Medical cables are usually very flexible. The key to flexibility is the use of small conductors using stranded wire and dielectric recipes optimized for flexibility. Over-molded cables help maintain this flexibility while providing a seal against moisture and strain relief and preventing mismating and latching.
The operative demands of your application determine the parameters for tubing and connectors. Fittings, luers and quick disconnect couplings are the most common tubing connectors used in low-pressure environments. They are reliable, cost-efficient, low-weight designs and should be designed to reduce or even eliminate the potential for user fault. Hybrid connector designs help transfer liquid and air media, as well as electrical signals, in one device. While each is appropriate for certain applications, they are not necessarily interchangeable. For example, in applications where spill prevention is desired, a valved connector is a better choice than a luer (see figures 1 and 2). If the application involves frequent connecting and disconnecting, a quick disconnect designed for long-term reliability is a good choice.

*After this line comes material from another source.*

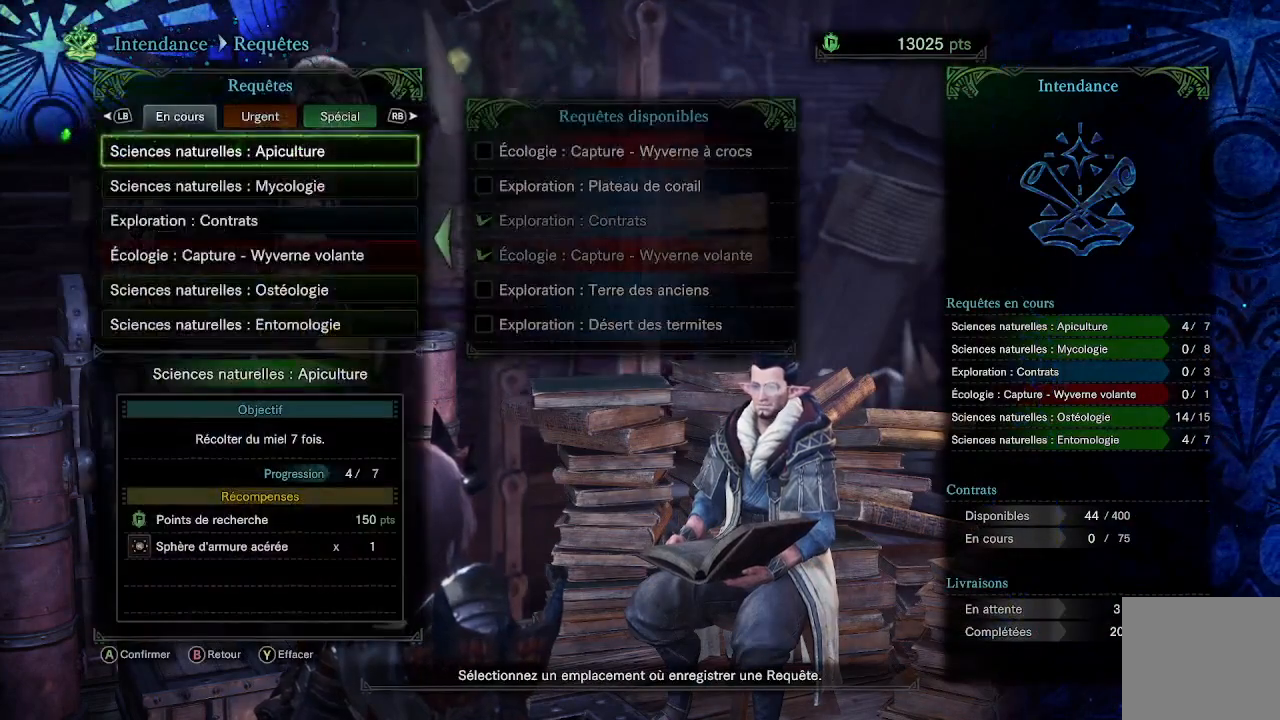
{"buttons": ["DPAD_RIGHT"], "left_stick": "center", "right_stick": "center", "events": [[400, "DPAD_RIGHT", "down"]]}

These latch and unlatch couplings and fittings used on medical equipment are often of the quick-disconnect design, allowing for quick and secure connections and disconnections. They are used to prevent accidental misconnections for safe machine and system designs.
Designs include general-purpose couplings for air and fluid handling to simplify design with a modular approach and non-spill features. Next, connectors made with medical-grade materials meet USP Class VI, MEM elution and other regulations. They must also be safe and clean designs that allow for easy connections. Finally, several manufacturers provide specific connectors for applications such as blood pressure machines.

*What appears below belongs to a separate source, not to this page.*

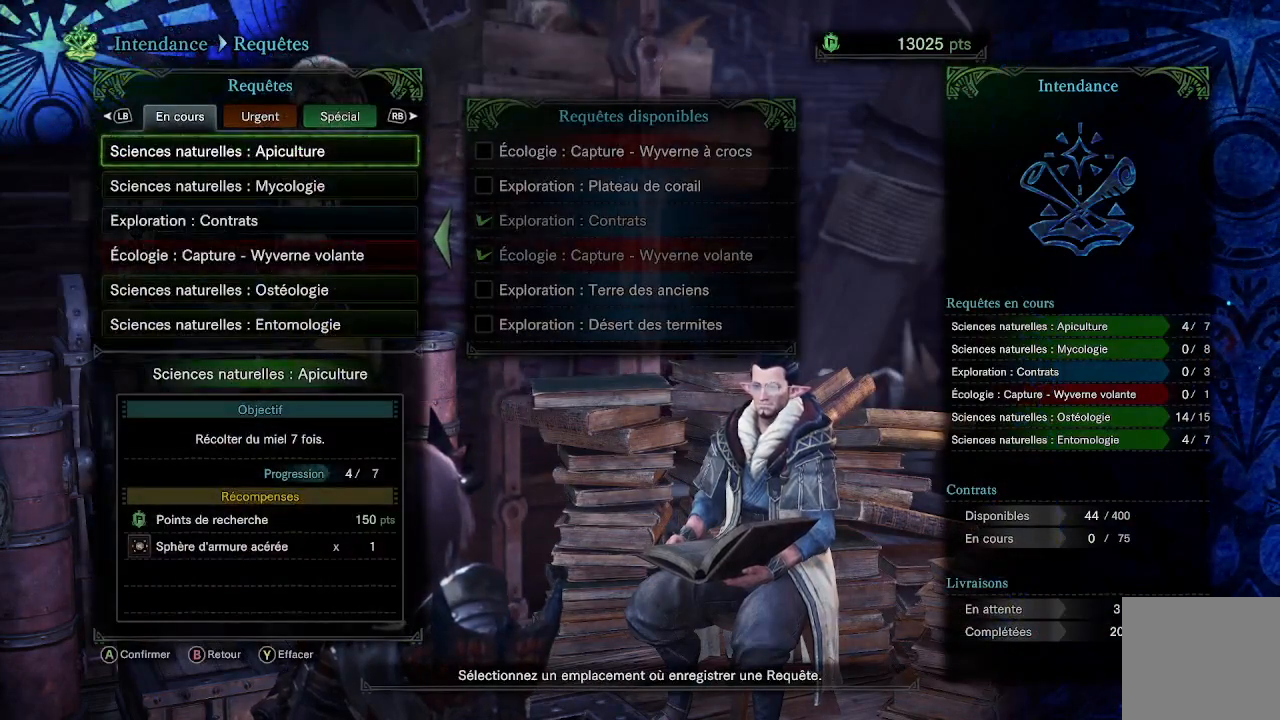
{"buttons": [], "left_stick": "center", "right_stick": "center", "events": [[33, "DPAD_RIGHT", "up"]]}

It is important to consider the following when selecting a connector for use in medical applications, as these factors will all impact your choice:
- tubing size, both inner and outer diameter
- termination type, including hose barb, compression fittings and push-to-connect
- flow rate and pressure,
- ID size for hose barbs, OD for push-in fittings and tube ID and OD for compression
- valve designs, such as integral valves, flush-face designs, poppet-style, etc.
- mounting and configuration, such as panel mount or direct mounting into NPT thread or ports
- connector quality—even the most minute defect or jagged edge could lead to leaks or tears in other materials.
Finally, connector materials used must also be considered, as a variety of fluids and gases are used in medical applications and the fluid must be compatible with the thermoplastics, fluoropolymers, metal alloys and sealing materials.